It is well recognized that atrial fibrillation (AF) is associated with an increased risk of stroke, and that oral anticoagulation (OAC) is an effective way to markedly reduce that risk. The main obvious limitation, however, is that blood thinners can cause bleeding. Therefore, patients at very low risk of stroke have historically not been anticoagulated. The approach to patients with AF has been to assess their individual risk of stroke and make a determination as to whether the risk of stroke is high enough to warrant the risks of OAC. Given that minor or even major bleeding usually does not have the same impact as a large embolic stroke, the accepted threshold for prescribing warfarin has been the point where the risk of stroke exceeds the risk of an intracranial hemorrhage with anticoagulation. That number has been estimated to be about 2% per year.
The risk of stroke for individual patients has been based on clinical scoring systems. With the historical CHADS2 scoring system, the threshold has been a score of >1 to initiate OAC because the annual risk of stroke was at least 2%. Anticoagulation has been considered optional for patients with a CHADS2 score of 1. The main impact on medical decision making of the more recently adopted CHA2DS2-VASc scoring system (congestive heart failure, hypertension, age >75, diabetes mellitus, prior stroke or transient ischemic attack, vascular disease, age 65 to 74, female) has been to parse patients who formerly were given a score of 0 or 1 using the CHADS2 scoring system. For example, a 70-year-old woman with no other risk factors who had a CHADS2 score of 1 now has a CHA2DS2-VASc score of 2, which gives her a solid indication for anticoagulation. The net effect is that more patients now have an indication for OAC. Furthermore, the relative risk of intracranial bleeding with the newer oral anticoagulants (NOACs) is 0.48 compared to warfarin.1 Should the threshold risk of stroke to prescribe OAC be lowered to 1%?
A major ingredient of the CHA2DS2-VASc scoring system is age, giving one point to a patient over age 65 years and two points to a patient over age 75. But does a person under age 65 have a low enough risk to withhold anticoagulation? A study by Shih-Ann Chen’s group in Taiwan recently looked at this issue.2 His group used a large National Health Insurance Research Database in Taiwan to study almost 200,000 patients with AF and a CHA2DS2-VASc score of 0 or 1 who were not treated with OAC, and found that the annual risk of ischemic stroke was 1.78%/year for those >50 years of age compared to 0.53%/year for those <50 years of age. In a subgroup analysis, the annual risk of ischemic stroke for males and females aged 50 to 54 years was 1.47% and 1.07%, respectively. They concluded, “for Taiwanese patients 50 to 64 years of age, the annual stroke risk was 1.78%, which may exceed the threshold for OAC use for stroke prevention. The annual risk of ischemic stroke for AF patients <50 years of age was 0.53%, which was truly low-risk, and OACs could be omitted.” It is not clear if these data are unique to the Taiwanese, but it suggests that patients younger than age 65 should be considered for OAC.

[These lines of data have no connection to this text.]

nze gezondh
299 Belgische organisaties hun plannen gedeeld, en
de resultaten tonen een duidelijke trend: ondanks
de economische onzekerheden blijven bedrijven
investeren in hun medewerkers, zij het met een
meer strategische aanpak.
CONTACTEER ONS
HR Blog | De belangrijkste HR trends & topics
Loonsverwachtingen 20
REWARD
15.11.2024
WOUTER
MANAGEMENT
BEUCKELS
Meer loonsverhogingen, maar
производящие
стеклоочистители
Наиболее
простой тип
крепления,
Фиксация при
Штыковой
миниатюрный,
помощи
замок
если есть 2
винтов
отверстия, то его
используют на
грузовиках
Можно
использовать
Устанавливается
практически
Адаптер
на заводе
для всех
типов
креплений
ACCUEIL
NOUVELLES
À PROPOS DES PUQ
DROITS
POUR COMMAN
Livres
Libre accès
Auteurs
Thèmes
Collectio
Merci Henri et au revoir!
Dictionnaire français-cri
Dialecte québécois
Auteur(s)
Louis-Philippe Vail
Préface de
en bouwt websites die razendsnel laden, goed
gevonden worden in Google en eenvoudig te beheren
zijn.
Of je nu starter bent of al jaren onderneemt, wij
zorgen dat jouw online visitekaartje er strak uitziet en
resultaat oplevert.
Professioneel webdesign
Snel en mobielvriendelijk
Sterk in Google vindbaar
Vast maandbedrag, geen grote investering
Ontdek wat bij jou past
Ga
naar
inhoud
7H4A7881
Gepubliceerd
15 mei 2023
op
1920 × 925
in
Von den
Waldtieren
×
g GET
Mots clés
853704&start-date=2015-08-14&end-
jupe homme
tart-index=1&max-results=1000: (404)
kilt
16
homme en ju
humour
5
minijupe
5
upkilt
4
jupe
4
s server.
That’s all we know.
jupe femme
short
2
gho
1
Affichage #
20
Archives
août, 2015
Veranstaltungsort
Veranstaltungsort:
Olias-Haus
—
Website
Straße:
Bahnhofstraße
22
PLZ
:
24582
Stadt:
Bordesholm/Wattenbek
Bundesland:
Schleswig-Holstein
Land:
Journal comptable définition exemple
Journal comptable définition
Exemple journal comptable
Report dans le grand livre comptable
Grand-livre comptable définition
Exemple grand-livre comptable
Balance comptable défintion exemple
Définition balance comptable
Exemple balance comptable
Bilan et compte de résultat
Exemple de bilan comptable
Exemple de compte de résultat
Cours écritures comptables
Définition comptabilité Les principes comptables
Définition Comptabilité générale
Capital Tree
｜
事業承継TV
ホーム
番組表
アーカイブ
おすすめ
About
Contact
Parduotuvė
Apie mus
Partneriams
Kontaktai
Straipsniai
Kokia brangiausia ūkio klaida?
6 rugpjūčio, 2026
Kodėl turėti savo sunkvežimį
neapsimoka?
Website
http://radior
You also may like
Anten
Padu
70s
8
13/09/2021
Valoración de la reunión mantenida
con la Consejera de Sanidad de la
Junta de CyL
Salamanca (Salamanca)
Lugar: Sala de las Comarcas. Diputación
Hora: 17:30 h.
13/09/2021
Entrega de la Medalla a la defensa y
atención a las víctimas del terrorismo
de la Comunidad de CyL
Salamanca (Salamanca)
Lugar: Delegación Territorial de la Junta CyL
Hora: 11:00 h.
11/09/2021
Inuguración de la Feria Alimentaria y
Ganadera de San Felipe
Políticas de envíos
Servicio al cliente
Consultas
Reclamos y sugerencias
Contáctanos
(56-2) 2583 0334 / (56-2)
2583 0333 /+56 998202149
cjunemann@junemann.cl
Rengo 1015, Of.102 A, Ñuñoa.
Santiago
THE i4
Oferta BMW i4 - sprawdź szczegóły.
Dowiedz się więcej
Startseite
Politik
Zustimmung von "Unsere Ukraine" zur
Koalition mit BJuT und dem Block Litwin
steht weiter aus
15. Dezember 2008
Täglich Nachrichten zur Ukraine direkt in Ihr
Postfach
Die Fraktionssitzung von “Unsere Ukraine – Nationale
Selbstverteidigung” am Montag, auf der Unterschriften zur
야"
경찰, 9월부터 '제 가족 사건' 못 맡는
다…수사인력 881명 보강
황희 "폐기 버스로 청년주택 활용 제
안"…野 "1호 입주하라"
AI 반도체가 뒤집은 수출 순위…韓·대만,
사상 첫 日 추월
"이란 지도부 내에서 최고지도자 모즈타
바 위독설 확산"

There have been three developments in the last few years that should lead to a lower threshold to treat patients who have AF with OAC: replacement of the CHADS2 stroke risk scoring system with the CHA2DS2-VASc scoring system, availability of NOACs that are half as likely to cause intracranial bleeding compared to warfarin, and increasing data to suggest that the age cutoff of 65 years to trigger a prescription for OAC may be too high.
- Ruff CT, Giugliano RP, Braunwald E, et al. Comparison of the efficacy and safety of new oral anticoagulants with warfarin in patients with atrial fibrillation: a meta-analysis of randomised trials. Lancet. 2014;383(9921):955-962.
- Chao TF, Wang KL, Liu CJ, et al. Age threshold for increased stroke risk among patients with atrial fibrillation: a nationwide cohort study from Taiwan. J Am Coll Cardiol. 2015;66:1339-1347.